Few adages get trotted out more reliably and regularly than the one that assures us, “There are two sides to every story.” This familiar proposition certainly has been assiduously applied to Samuel Langhorne Clemens ever since Justin Kaplan kicked the whole duality approach into high gear with his landmark 1966 biography, the Pulitzer Prize-winning Mr. Clemens and Mark Twain.

The title of Kaplan’s incredibly influential work trumpeted the idea that there were two sides to Mark Twain. And Twain provided no end of fuel for this psychological line of inquiry. There was his deep fascination with Robert Louis Stevenson’s The Strange Case of Dr. Jekyll and Mr. Hyde. There were all those stories with twins and doubles. There were the numerous and fascinating contradictions. There was that plaintively provocative line from Following the Equator: “Every one is a moon, and has a dark side which he never shows to anybody.”  There was his very choice of a pen name, with its tease for two and two for tease.

So, understandably, many a Twain scholar has followed Justin Kaplan’s lead, deciding that this is, indeed, the story of a man with two sides in constant conflict. It has become the stuff of academic studies, analytical criticism, and, yes, rich debate. And how about an animated feature film?
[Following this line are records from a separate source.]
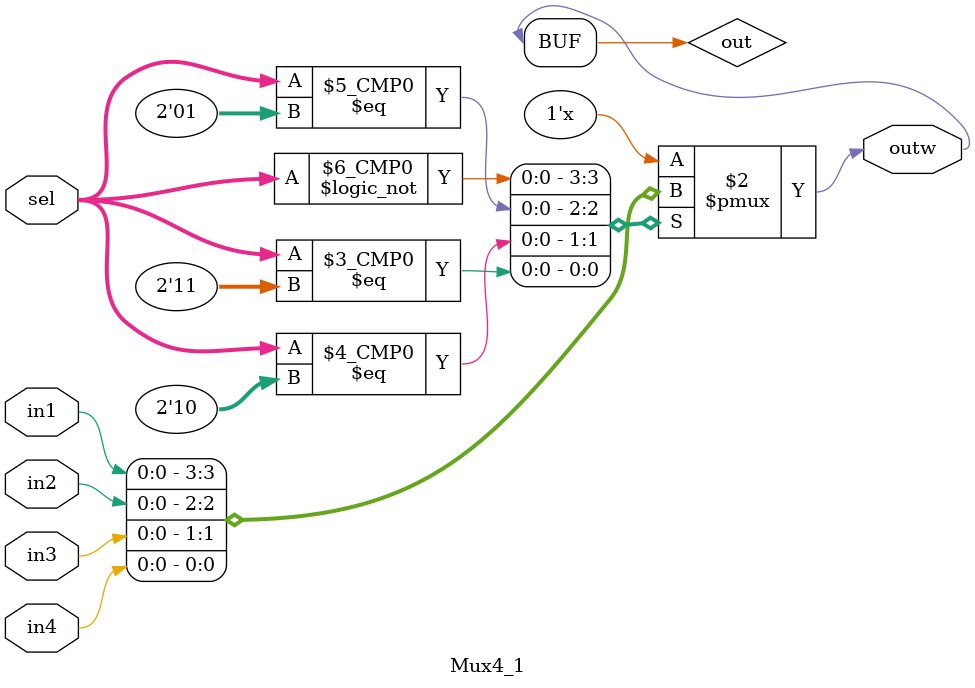
<source format=v>

`timescale 1ns/1ns

module Mux4_1 (
    sel,
    in1,
    in2,
    in3,
    in4,
    outw
);

    parameter N=1;
    input [1:0] sel;
    input [N-1:0] in1, in2, in3, in4;
    reg [N-1:0] out;
    output wire [N-1:0]outw;
    assign outw = out;
    
    always @(*) begin
        case(sel)
            2'b00: out = in1;
            2'b01: out = in2;
            2'b10: out = in3;
            2'b11: out = in4;
        endcase
    end
    
endmodule


</source>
Why not?

“It began with the concept of the dark and the light,” Shadburne said. “Anyone who has read Twain, knows anything about him at all, knows that he had a very depressive side, and that his humor – fun and funny and light as it could be – also had a very dark side.”

So Tom, Huck, and Becky are encountering two Twains: the one in the white suit representing the genial humorist and beloved family author; the other, in a dark suit, representing, well, the dark Twain.

“That was in there by design,” Vinton said. “Another thing we worked very hard at was making as many lines as possible verbatim Mark Twain. It was a very long, very involved, but incredibly rewarding process. Through it all, we never lost track of the fact that we were thoroughly enjoying the process. There was nobody in this tight-knit group who didn’t fully understand the vision and mission.”

It turns out to be quite the exhilarating ride, infinitely more faithful to the spirit of Mark Twain than the earlier film titled The Adventures of Mark Twain (the 1944 Warner Bros. “biography” starring Fredric March) or the many disappointing Hollywood adaptations of his novels. A constant marvel in look and content, Vinton’s The Adventures of Mark Twain is a stirring realization of Shadburne’s goal when fashioning the script. “That’s a film that speaks to grownups who are looking for meaning,” she said. “And an awful lot of animation doesn’t do that anymore.”

No, it certainly doesn’t. So, interested? Then I’d advise you to follow Tom, Huck, and Becky. Climb on board this airship and head for the comet. It’s a trip well worth taking, and you couldn’t be in better company. It was, in fact, in Tom Sawyer Abroad that Twain told us, “I have found out there ain’t no surer way to find out whether you like people or hate them than to travel with them.” Travel with this crew and there’s a very good chance you’ll find plenty to like – plenty to intrigue you, and plenty to dazzle and delight your senses. Fueled by an appreciation of Mark Twain and his work, Vinton’s film truly is nothing less than a remarkable feat of clay.